* [Text shown]:
[Start of section]
Medieval writers were not given to modesty. Nizami, for instance, claimed that his work was ‘superior to anything written by ancients or moderns.’
Poet Amir Khusrav was extolled as the Parrot of Hind. ‘Amir Khusrav … is the prince of poets and the first among philosophers, for he was one of those steeped in spiritual wisdom, and such skill as he possessed in every kind and manner of literary composition, both in the use of ordinary or unusual phraseology, and of plain or obscure terms, has seldom been allotted to anyone,’ comments medieval writer Abdu-l Hakk Dehlawi.
[End of section]
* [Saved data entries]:
[Start of section]
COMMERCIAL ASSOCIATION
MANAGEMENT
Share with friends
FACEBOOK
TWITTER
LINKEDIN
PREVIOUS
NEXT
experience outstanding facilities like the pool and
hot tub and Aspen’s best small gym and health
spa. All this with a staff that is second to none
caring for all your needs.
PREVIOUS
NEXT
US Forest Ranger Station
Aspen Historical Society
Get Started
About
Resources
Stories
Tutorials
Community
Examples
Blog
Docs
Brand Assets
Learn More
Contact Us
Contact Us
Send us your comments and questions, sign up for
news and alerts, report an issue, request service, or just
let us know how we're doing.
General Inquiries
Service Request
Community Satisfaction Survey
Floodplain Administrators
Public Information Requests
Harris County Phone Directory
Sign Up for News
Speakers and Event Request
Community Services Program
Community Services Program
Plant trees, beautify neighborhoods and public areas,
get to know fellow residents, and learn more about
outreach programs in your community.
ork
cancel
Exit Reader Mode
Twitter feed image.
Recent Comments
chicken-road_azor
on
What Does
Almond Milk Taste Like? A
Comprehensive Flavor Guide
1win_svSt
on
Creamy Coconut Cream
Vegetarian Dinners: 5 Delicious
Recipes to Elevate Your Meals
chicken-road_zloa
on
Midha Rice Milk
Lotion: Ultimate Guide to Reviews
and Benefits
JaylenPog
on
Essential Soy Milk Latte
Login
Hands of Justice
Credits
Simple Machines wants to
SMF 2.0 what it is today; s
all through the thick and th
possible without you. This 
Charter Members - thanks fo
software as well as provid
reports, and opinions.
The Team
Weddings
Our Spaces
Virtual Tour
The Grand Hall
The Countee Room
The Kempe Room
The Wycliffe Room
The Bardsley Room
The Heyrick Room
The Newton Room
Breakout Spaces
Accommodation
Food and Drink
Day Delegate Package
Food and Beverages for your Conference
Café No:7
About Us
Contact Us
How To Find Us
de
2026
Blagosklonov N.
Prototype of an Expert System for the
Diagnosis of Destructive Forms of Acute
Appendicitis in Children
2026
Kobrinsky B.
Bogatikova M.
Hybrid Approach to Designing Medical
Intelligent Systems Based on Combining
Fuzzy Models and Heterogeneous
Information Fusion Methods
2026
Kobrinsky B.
[End of section]
* [What you have to do]:
In the text on medieval writers, by what title was the poet Amir Khusrav extolled?

* [The answer]:
The Parrot of Hind.